I live in Newton now! So nice to know there are some local Havs around  I just took Lola to Doggone It in Needham and was very pleased. I wasn't ready for Lola to have a full out groom, so I just asked them to trim her bangs and paws. She looked so beautiful and was super soft for days! I was pretty specific as to how I wanted her to look but they were very receptive and did an amazing job.


----------



## sandypaws (Aug 8, 2012)

*Grooming in Metrowest*



Lola :) said:


> I live in Newton now! So nice to know there are some local Havs around  I just took Lola to Doggone It in Needham and was very pleased. I wasn't ready for Lola to have a full out groom, so I just asked them to trim her bangs and paws. She looked so beautiful and was super soft for days! I was pretty specific as to how I wanted her to look but they were very receptive and did an amazing job.


Glad you found someone good for Lola. It can be a challenge and sometime takes lots of trial and error to get it right.

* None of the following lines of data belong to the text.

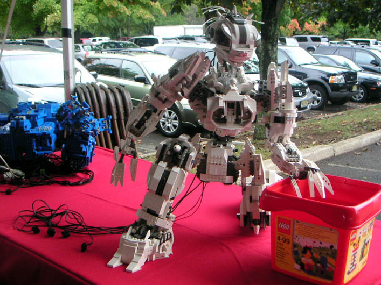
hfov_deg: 43.8
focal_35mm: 43
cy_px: 159
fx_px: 473
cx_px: 183
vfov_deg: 33.6
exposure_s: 1/60
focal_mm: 6
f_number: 2.8
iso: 50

I was born and raised in Waltham and went to Lasell in Newton. My Dad worked in Needham so I know all of those areas pretty well. We moved to Holliston when we got married, rwised our family there and then moved to the Cape almost 8 years ago.

Lola is a little doll.


----------



## rt12345 (Feb 1, 2013)

Thank you all so very much for the suggestions!! We live in Needham, so I'll probably try Doggone-It first since it is so close.


----------



## krandall (Jun 11, 2009)

sandypaws said:


> Glad you found someone good for Lola. It can be a challenge and sometime takes lots of trial and error to get it right.
> 
> I was born and raised in Waltham and went to Lasell in Newton. My Dad worked in Needham so I know all of those areas pretty well. We moved to Holliston when we got married, rwised our family there and then moved to the Cape almost 8 years ago.
> 
> Lola is a little doll.


Ha! I grew up in Needham!


----------



## sandypaws (Aug 8, 2012)

*Groomer in Metrowest*



krandall said:


> Ha! I grew up in Needham!


Boy, Karen, the connections just keep coming, don't they? I guess it truly is a small world!


----------



## Missy (Nov 6, 2006)

Hi Mary, Kathy still owns pet pals... She is wonderful and loving... But Josh who works for her a few days a week just understands how I like the boys to look more. I keep them short so it is important for me for them not to look like poodles  Oh and I grew up right next to the Lasell campus . Small world. 

I will pm you about the Lyme. Sorry bout your daughter.


----------



## sandypaws (Aug 8, 2012)

*groomer in metrowest*



Missy said:


> Hi Mary, Kathy still owns pet pals... She is wonderful and loving... But Josh who works for her a few days a week just understands how I like the boys to look more. I keep them short so it is important for me for them not to look like poodles  Oh and I grew up right next to the Lasell campus . Small world.
> 
> I will pm you about the Lyme. Sorry bout your daughter.


Thanks for the PM, Missy. I will email you tomorrow, as it may be a long one. In the meantime, I had to mention that Tyler is now groomed in "Mashpee" on Rt. 151, at Captivating Canines as was his bro, Bailey, before he crossed the Rainbow Bridge. Shauna does a great job and does exactly what I want. I've attached a pic from last fall with the "do". What was it you said about "small world".


----------



## krandall (Jun 11, 2009)

I absolutely LOVE the way you have Tyler froomed!


----------



## sandypaws (Aug 8, 2012)

*Groomers in metrowest*



krandall said:


> I absolutely LOVE the way you have Tyler froomed!


Thanks. She is so great with scissoring. I love the full leg look rather than the skinny leg look on the Havanese and she achieves that effortlessly.


----------



## Alcibides (Feb 14, 2012)

There's a great one in Waban Square.


----------